(Source material Opens)

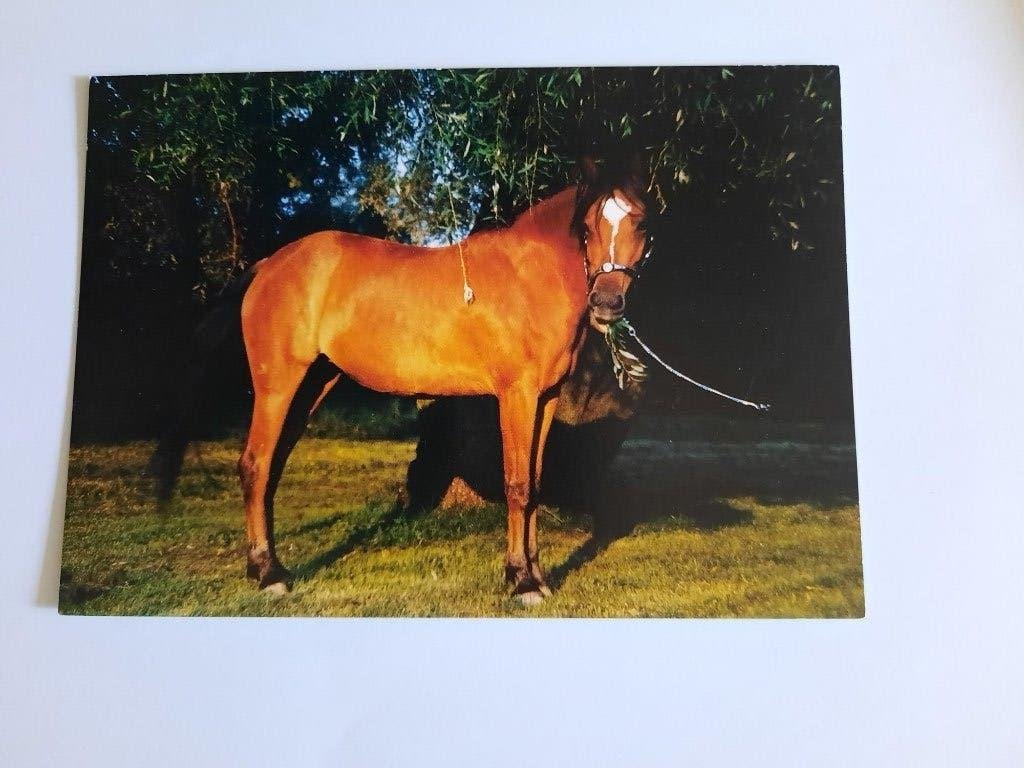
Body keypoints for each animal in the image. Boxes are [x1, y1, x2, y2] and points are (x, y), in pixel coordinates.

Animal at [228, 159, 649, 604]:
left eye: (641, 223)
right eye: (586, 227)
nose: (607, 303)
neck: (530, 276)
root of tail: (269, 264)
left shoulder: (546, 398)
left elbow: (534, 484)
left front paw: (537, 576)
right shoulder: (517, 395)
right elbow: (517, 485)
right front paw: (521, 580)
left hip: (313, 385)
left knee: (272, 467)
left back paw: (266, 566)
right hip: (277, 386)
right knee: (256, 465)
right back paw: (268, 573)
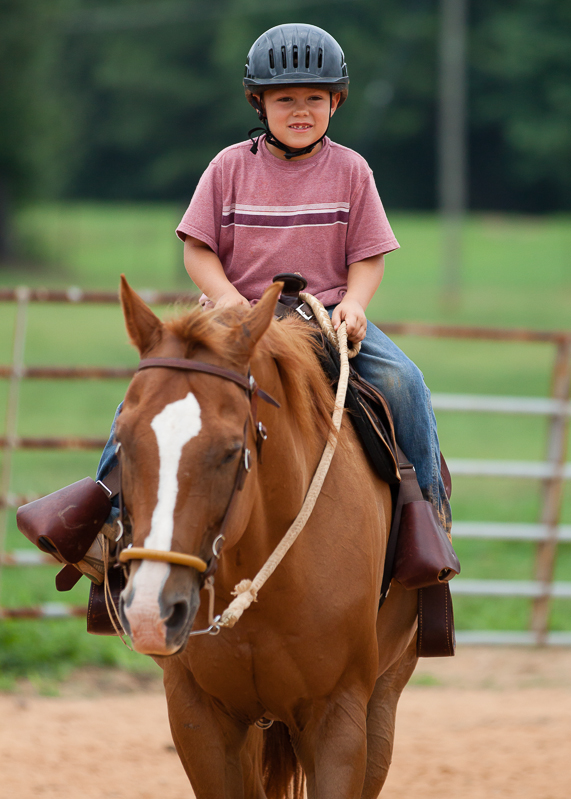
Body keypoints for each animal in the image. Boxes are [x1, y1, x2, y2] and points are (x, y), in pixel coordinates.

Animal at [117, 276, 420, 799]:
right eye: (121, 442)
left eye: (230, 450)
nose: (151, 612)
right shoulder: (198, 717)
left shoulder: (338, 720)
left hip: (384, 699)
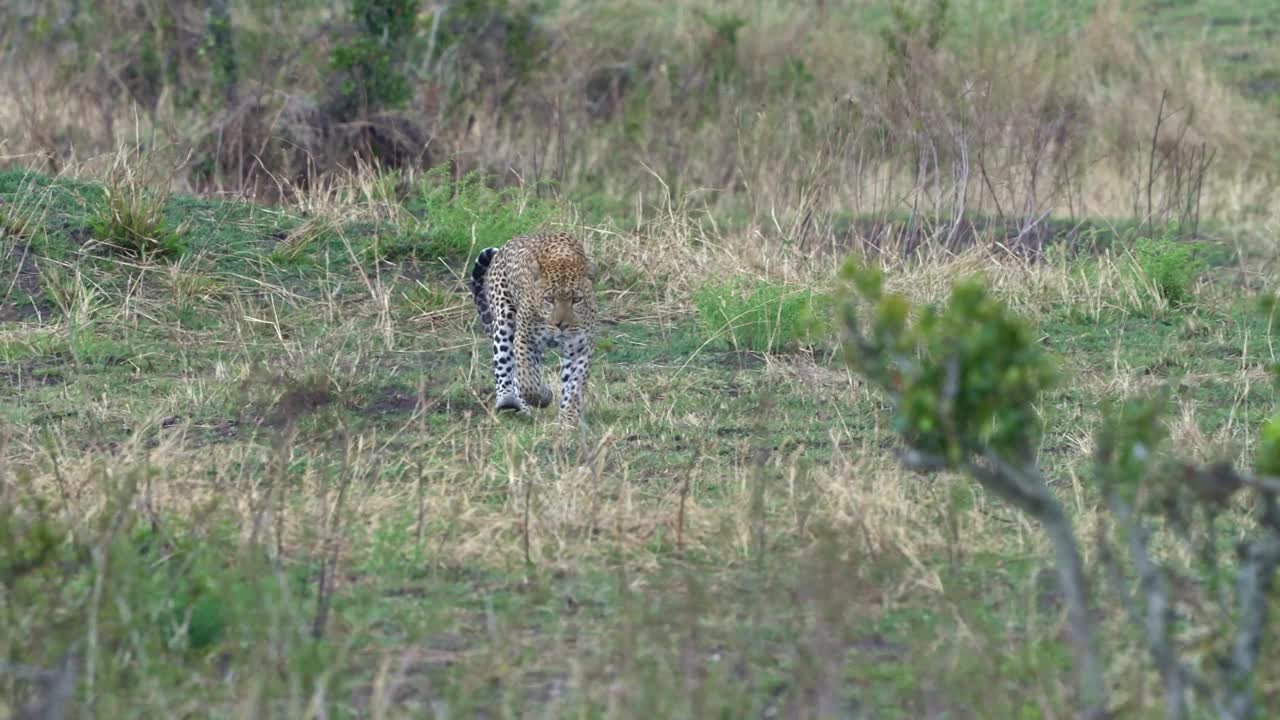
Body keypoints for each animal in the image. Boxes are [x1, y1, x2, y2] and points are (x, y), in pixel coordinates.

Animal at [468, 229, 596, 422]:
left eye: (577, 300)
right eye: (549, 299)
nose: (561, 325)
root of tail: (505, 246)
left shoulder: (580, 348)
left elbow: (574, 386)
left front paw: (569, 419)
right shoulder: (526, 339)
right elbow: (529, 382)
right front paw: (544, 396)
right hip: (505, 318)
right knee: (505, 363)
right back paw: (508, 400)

(Source material Closes)
(Source material Opens)

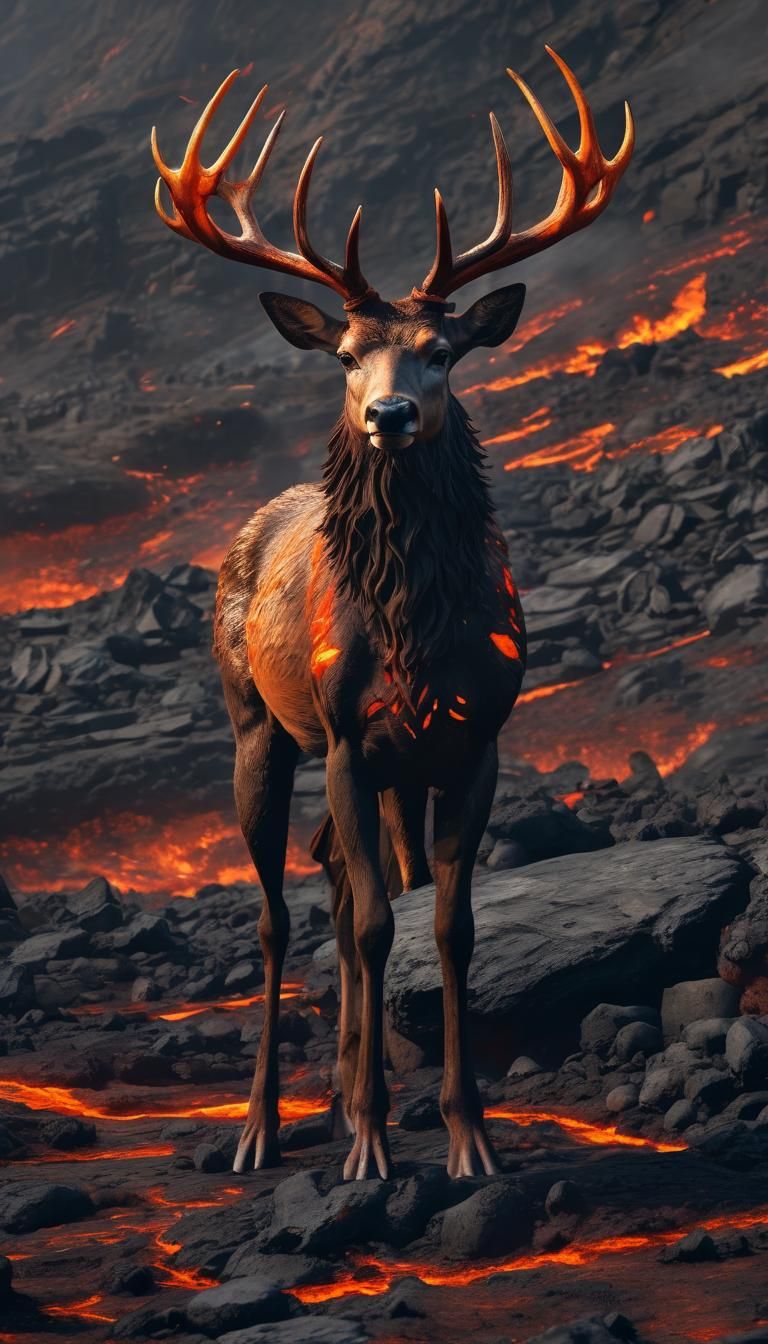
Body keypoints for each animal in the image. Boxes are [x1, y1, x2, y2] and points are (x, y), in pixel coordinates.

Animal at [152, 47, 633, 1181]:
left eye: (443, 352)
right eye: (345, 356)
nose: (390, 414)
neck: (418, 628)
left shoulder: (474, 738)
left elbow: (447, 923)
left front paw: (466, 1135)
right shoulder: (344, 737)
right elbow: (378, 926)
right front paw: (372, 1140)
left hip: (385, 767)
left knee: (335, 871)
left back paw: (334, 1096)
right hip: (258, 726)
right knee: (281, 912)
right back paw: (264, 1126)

(Source material Closes)

*Problem statement*
Your answer should consist solely of the lines above from the line with "left shoulder: (474, 738)" to the line with "right back paw: (264, 1126)", both included, reproduced exactly.

*Answer to the problem*
left shoulder: (474, 738)
left elbow: (447, 923)
left front paw: (466, 1135)
right shoulder: (344, 737)
right elbow: (378, 926)
right front paw: (372, 1140)
left hip: (385, 767)
left knee: (335, 871)
left back paw: (334, 1096)
right hip: (258, 726)
right knee: (281, 912)
right back paw: (264, 1126)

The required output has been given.